I am going for it - early decision for either Cornell or Princeton (or maybe even another east coast college). I visited both universities. Both are beautiful. I hear that Cornell doesn’t offer merit scholarships. That could be a much more expensive route! But my chances are probably better for admittance at Cornell. I hope to study applied math or economics. What do I do? I can only choose one early decision college.
Princeton does not offer merit aid either: “Do you give scholarships for academic merit, special talents or athletic ability? Princeton grant funds are allocated solely on an evaluation of a student’s need. We do not offer merit aid.” http://www.princeton.edu/pr/aid/08/qa/
None of the Ivies does.
What is your profile?
Profile is female, 2100 SAT, 4.3 weighted GPA, 7 AP classes, interested in Liberal Arts college, possibly Applied Math or Economics. I love math and am in Calculus BC. About 200 hours in different volunteer activities. Four years on the track team.
Do you have a hook?
What do you mean by a “hook”
Legacy? Underrepresented minority? First generation college? etc.

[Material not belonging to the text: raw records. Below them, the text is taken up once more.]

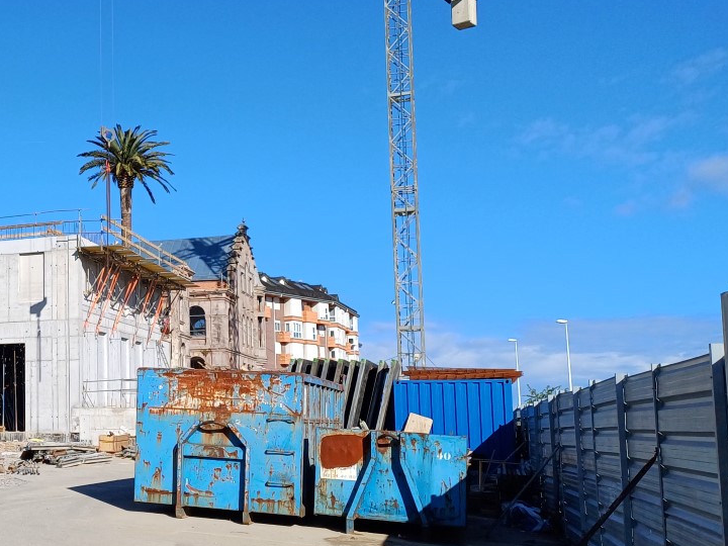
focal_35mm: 50
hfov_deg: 35.2
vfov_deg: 29.1
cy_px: 309
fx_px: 1052
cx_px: 29
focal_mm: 4.65
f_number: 1.8
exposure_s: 1/1460
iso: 50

Oh, yes, one hispanic parent and one caucasian. No legacy. Live in California and parents attended college in California.
You have a bit of a hook. I have no idea how half-Hispanic with college-educated parents plays. Your SAT is in range. Your GPA is fine. Female + math would be a plus (I think). I’d say go for Princeton, but Cornell might be more realistic.
Although the ivies do not give merit aid, they are generous in need aid. Run the NPC (net price calculator) to get an idea.
The NPC was nowhere near accurate for us. Explaining California housing prices in the request for review after a disappointing FA offer seemed to help. If you are California middle/upper middle class, an Ivy may (repeat, may) offer FA that will make the cost effectively the same as paying full in-state UC tuition & fees. That was our experience. I’m not complaining.
Thank you for all the responses. At the Princeton info session the admissions person said that they will consider any other supplements to help a student to stand out. We missed the Cornell info session. I am also on the high school dance team. Cornell said that sending in a link to my solo could benefit me. From the Cornell site it doesn’t seem to be the same. Any thoughts on this?
If you send a supplemental link to an Ivy League caliber school it had better be to showcase extraordinarily high talent. Otherwise, you are just wasting their time.
@INeed2Know, you mention applying “ED” to Princeton, Cornell or possibly another East coast school. That sounds like you are very undecided what school you prefer. Cornell has ED, which is binding if accepted (assuming an appropriate financial aid offer). You shouldn’t apply ED unless you are clearly committed to a school as your top choice. Princeton has SCEA, which is non-binding, but which restricts you from applying ED anywhere, or EA to other selective private US schools (private schools, foreign schools, and schools with rolling admissions are allowed).
As a URM (you should qualify as Hispanic) with a 4.3 W GPA, rigorous curriculum, and 2100 SAT you will be competitive. But you will still need to stand out. You list dance, track and some volunteer service, but a complete profile would be helpful in assessing your chances. In general, SCEA to Princeton is only a good idea for those who are highly qualified. And, as @Falcon1 notes, the standards for things like supplements are very high.